Automated Decision-based Adversarial Attacks
This work addresses the vulnerability of deep learning models to adversarial attacks in a practical black-box setting, offering an automated approach to improve query efficiency, though it is incremental as it builds on existing program synthesis techniques.
The authors tackled the problem of decision-based black-box adversarial attacks by automatically discovering attack algorithms through a search space of mathematical operations, achieving comparable or better performance than state-of-the-art methods on CIFAR-10 and ImageNet datasets.
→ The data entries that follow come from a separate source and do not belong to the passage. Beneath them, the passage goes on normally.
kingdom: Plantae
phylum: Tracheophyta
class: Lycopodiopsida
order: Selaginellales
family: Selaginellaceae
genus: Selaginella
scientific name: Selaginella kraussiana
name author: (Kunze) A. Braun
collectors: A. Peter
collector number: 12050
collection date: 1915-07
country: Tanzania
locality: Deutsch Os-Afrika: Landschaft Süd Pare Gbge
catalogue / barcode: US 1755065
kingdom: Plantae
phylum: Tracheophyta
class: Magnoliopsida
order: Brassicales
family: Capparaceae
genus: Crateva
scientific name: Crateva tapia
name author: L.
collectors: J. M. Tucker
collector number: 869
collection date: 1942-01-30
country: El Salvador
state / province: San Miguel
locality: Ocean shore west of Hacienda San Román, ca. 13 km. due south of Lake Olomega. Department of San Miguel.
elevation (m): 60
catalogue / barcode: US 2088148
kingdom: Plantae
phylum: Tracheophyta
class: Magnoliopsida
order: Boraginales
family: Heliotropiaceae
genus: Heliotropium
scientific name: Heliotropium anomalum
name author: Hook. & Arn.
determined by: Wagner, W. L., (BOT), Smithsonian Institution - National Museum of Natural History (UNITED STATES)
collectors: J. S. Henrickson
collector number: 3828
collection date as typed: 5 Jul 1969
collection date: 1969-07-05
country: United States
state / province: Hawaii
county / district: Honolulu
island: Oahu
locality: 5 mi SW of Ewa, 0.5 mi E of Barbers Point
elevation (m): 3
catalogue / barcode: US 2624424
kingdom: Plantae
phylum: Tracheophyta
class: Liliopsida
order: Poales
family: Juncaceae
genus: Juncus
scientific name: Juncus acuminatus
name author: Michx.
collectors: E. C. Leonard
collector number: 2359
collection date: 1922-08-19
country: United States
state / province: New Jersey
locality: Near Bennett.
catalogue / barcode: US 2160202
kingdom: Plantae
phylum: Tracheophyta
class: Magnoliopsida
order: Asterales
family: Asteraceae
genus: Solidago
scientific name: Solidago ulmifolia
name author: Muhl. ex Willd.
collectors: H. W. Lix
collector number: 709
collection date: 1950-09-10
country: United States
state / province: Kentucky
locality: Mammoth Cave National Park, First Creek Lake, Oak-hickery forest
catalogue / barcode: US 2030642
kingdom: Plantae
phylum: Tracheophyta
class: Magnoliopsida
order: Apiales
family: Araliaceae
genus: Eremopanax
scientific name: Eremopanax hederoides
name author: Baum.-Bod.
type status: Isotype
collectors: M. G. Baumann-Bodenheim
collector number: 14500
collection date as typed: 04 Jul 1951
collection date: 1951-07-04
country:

Deep learning models are vulnerable to adversarial examples, which can fool a target classifier by imposing imperceptible perturbations onto natural examples. In this work, we consider the practical and challenging decision-based black-box adversarial setting, where the attacker can only acquire the final classification labels by querying the target model without access to the model's details. Under this setting, existing works often rely on heuristics and exhibit unsatisfactory performance. To better understand the rationality of these heuristics and the limitations of existing methods, we propose to automatically discover decision-based adversarial attack algorithms. In our approach, we construct a search space using basic mathematical operations as building blocks and develop a random search algorithm to efficiently explore this space by incorporating several pruning techniques and intuitive priors inspired by program synthesis works. Although we use a small and fast model to efficiently evaluate attack algorithms during the search, extensive experiments demonstrate that the discovered algorithms are simple yet query-efficient when transferred to larger normal and defensive models on the CIFAR-10 and ImageNet datasets. They achieve comparable or better performance than the state-of-the-art decision-based attack methods consistently.